At a book reading, Kent Jones suggested that the problem with contemporary film criticism is that critics are afraid of finding faults in a good movie or accomplishments in a bad movie. Jones' writing is certainly an attempt to remedy these tendencies, though they are not always successful. Sometimes Jones' noble aspiration to show both the "positive" and "negative" comes across as indecisive, as though he's afraid of committing to one viewpoint, or perhaps that he feels every film to be flawed even at the most minute level, and that to admit such flaws is to be more honest about what is seen on screen. Each of these viewpoints could be used to describe various pieces by Jones: his article on John Carpenter asks us to "forget" a wealth of inadequacies in order to appreciate the finer moments of his work; yet in his pieces on Jack Arnold and Allan Dwan he strikes the necessary balance between "pros" and "cons," as each of his observations is rooted in an uncanny insight into films of the period as well as their production methods.
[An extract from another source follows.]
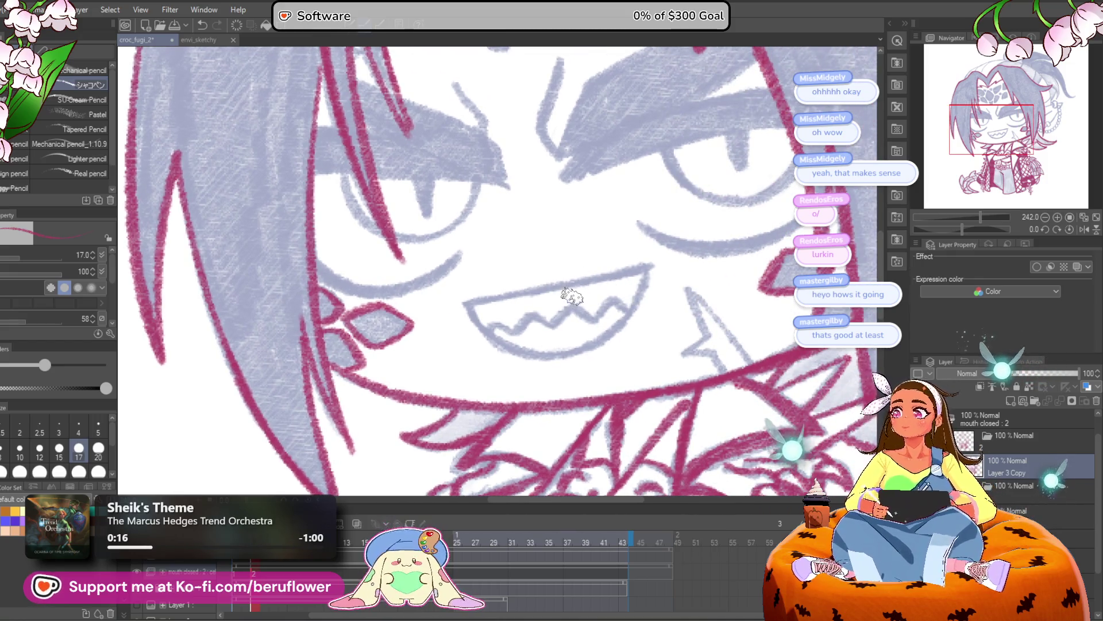
left_click_drag(675, 379, 636, 399)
I love Jones as a critic, his even handed yet personal analysis of film really speaks to me. He is the kind of critic who tells the reader a lot about himself merely by talking the ways in which art moves him. This collection provides a nice mixture of essays on individual films, the entire work of specific directors, and general cultural movements as evidenced by the types of films we view.
This is a selection of essays from roughly 1995-2005 -- "The Tarantino Decade" as Jones calls it -- written with effete style and academic rigor. Jones has a dizzying amount of cinematic knowledge, so it's especially great when he praises corny masterpieces like John Carpenter's "They Live" or John Millius'"Big Wednesday." Lots of fun.